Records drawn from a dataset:
== Segment start ==

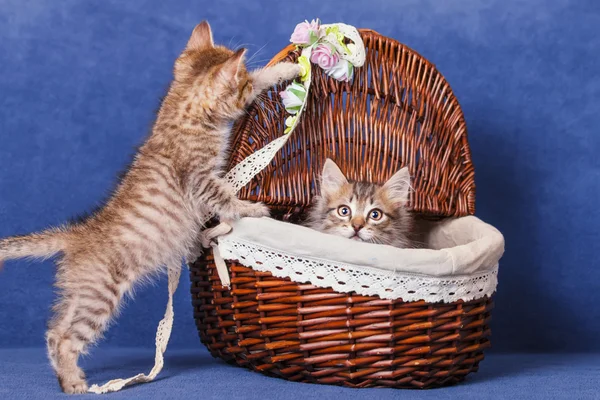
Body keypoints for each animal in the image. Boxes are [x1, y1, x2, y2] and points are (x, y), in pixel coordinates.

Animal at [0, 21, 300, 394]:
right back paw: (74, 383)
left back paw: (66, 377)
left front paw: (285, 69)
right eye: (240, 84)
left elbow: (264, 77)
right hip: (99, 296)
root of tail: (80, 233)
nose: (245, 85)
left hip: (77, 294)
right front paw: (252, 210)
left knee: (54, 333)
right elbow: (225, 199)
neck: (181, 108)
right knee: (68, 339)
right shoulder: (200, 180)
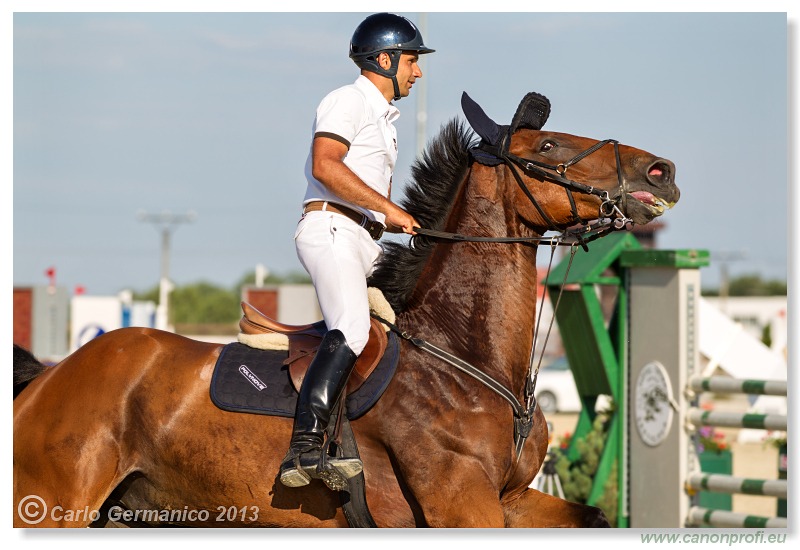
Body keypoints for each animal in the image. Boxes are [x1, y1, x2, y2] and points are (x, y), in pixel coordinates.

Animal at [12, 91, 676, 532]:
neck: (464, 357)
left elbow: (594, 517)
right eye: (547, 145)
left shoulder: (512, 499)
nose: (660, 170)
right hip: (52, 508)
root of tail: (51, 374)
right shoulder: (461, 503)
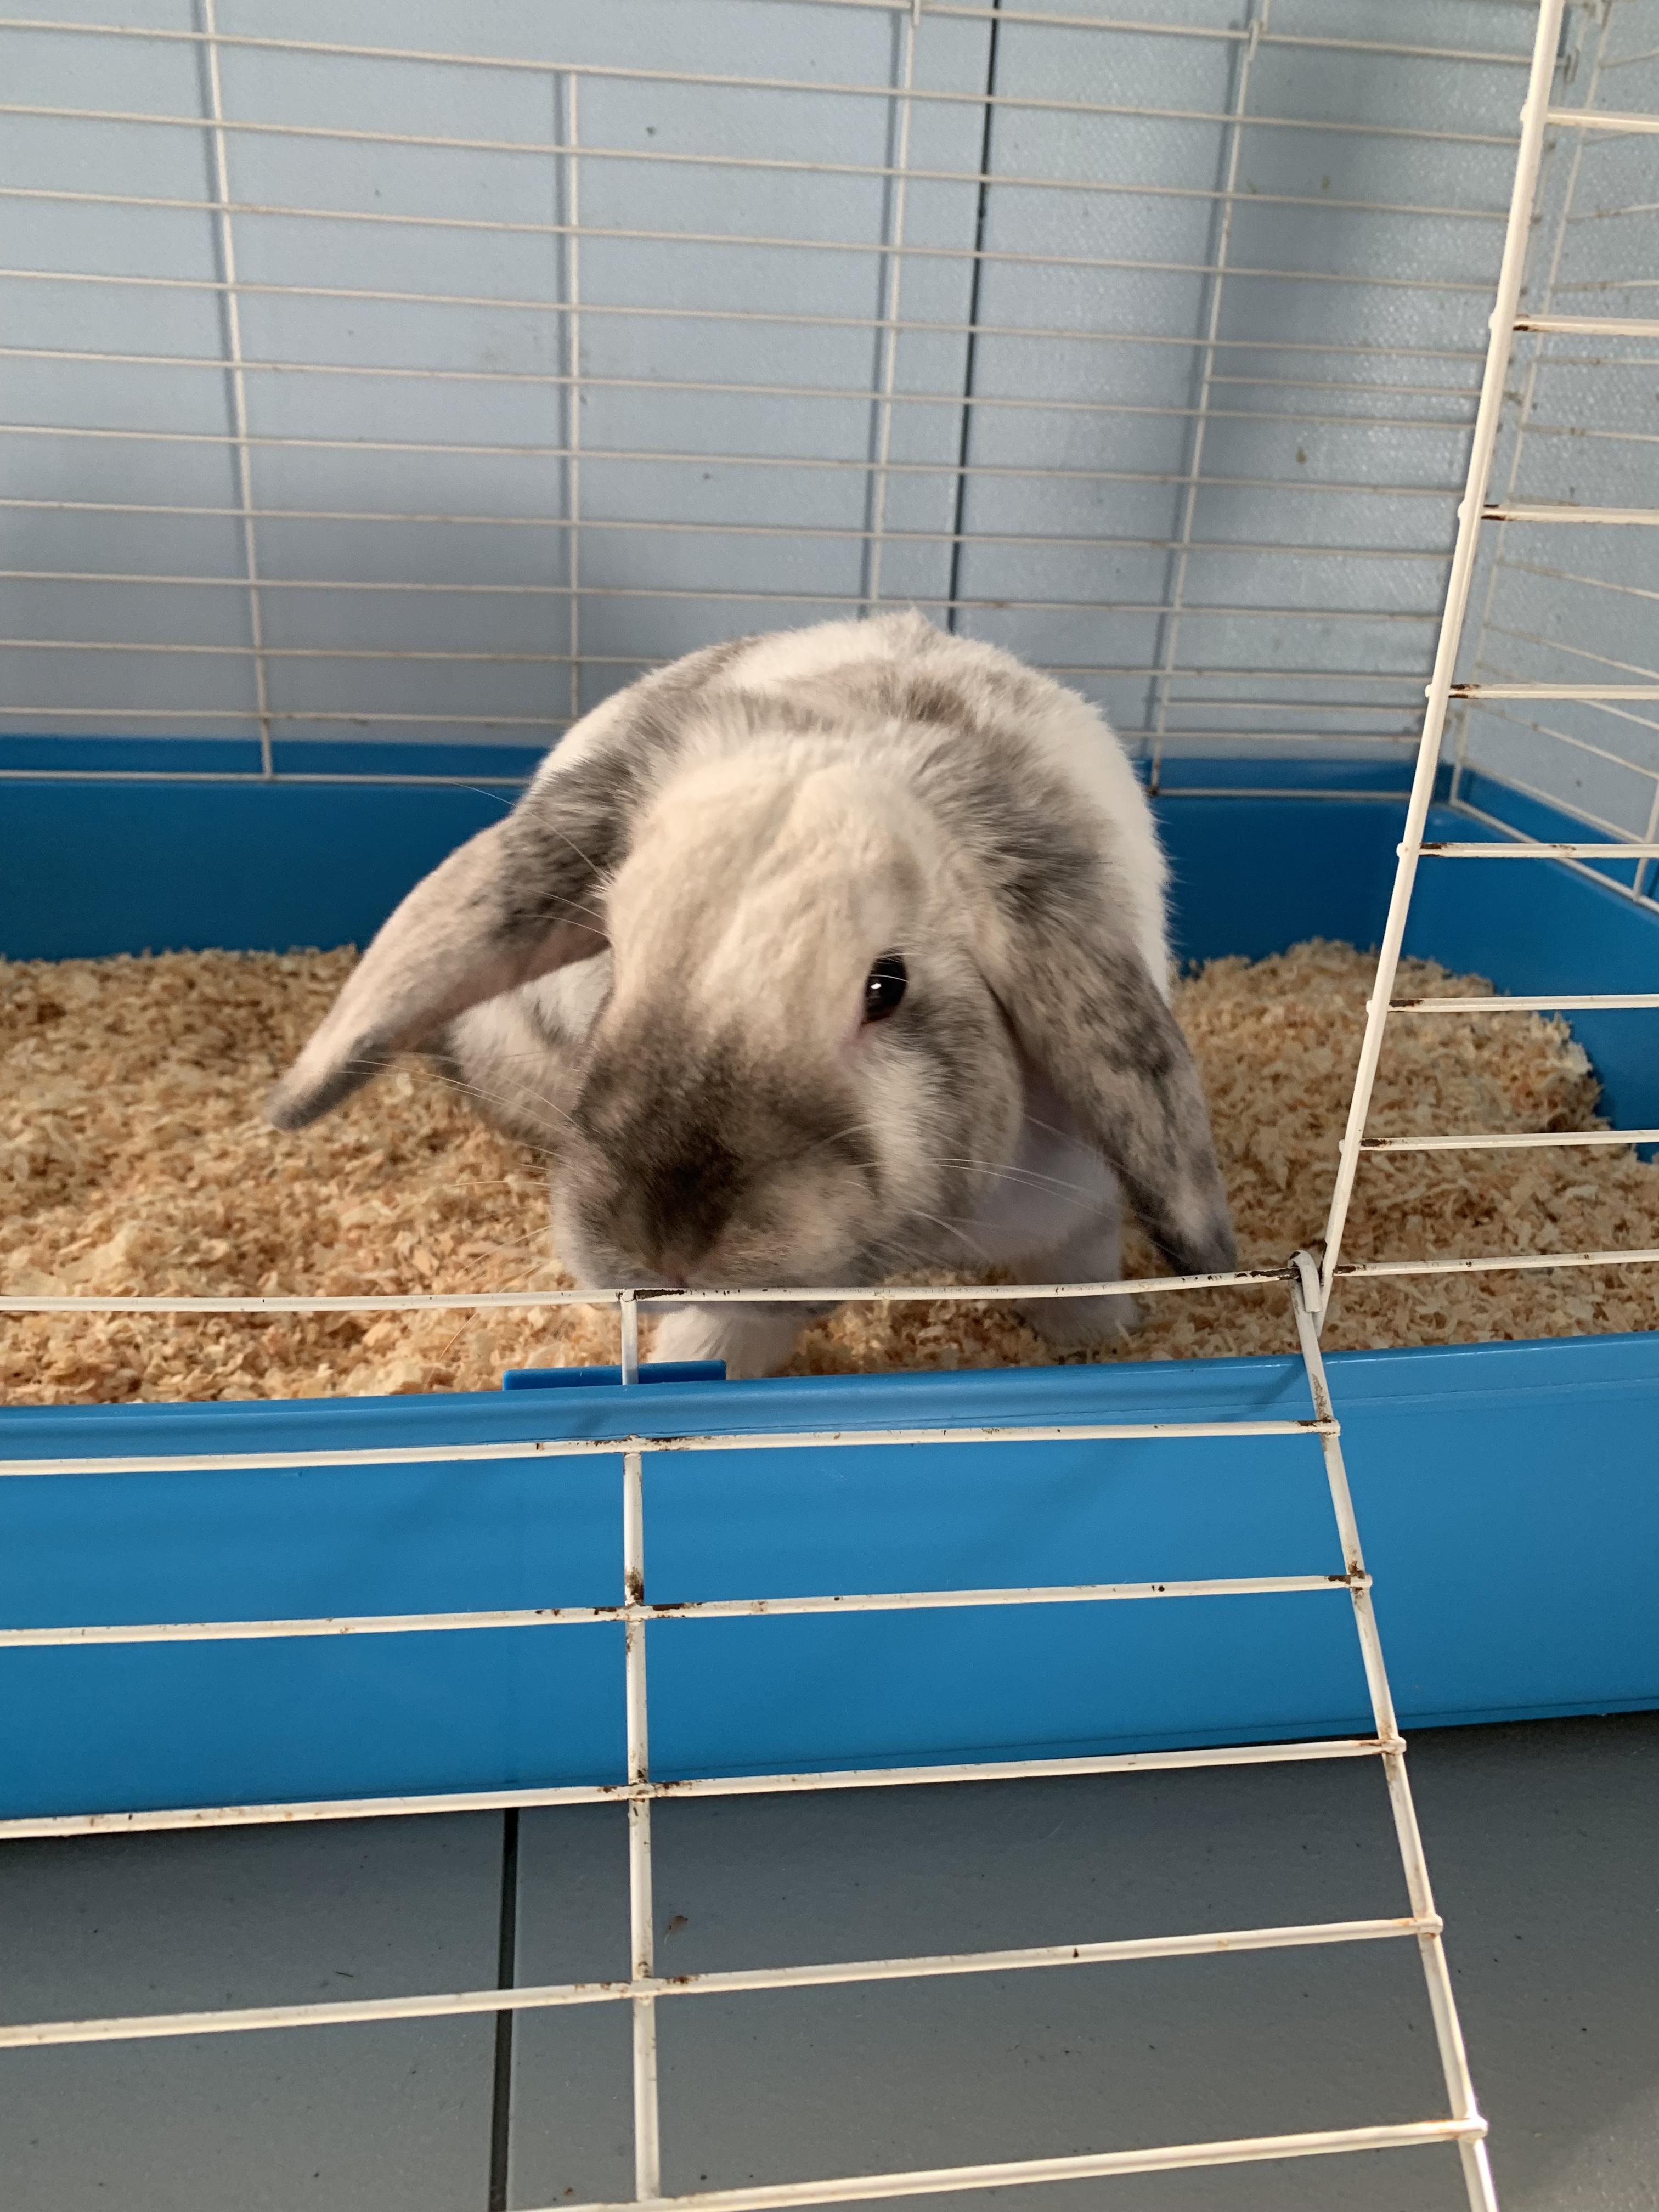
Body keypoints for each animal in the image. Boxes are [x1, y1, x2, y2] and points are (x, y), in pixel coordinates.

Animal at [265, 612, 1236, 1378]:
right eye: (617, 955)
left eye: (887, 986)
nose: (665, 1251)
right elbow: (716, 1346)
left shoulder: (1078, 1211)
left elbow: (1081, 1283)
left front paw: (1104, 1342)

== Segment end ==

**What you are asked to do**
Across all lines above, count those with the string "shoulder". Only the number is wanted.

**Result of the task**
4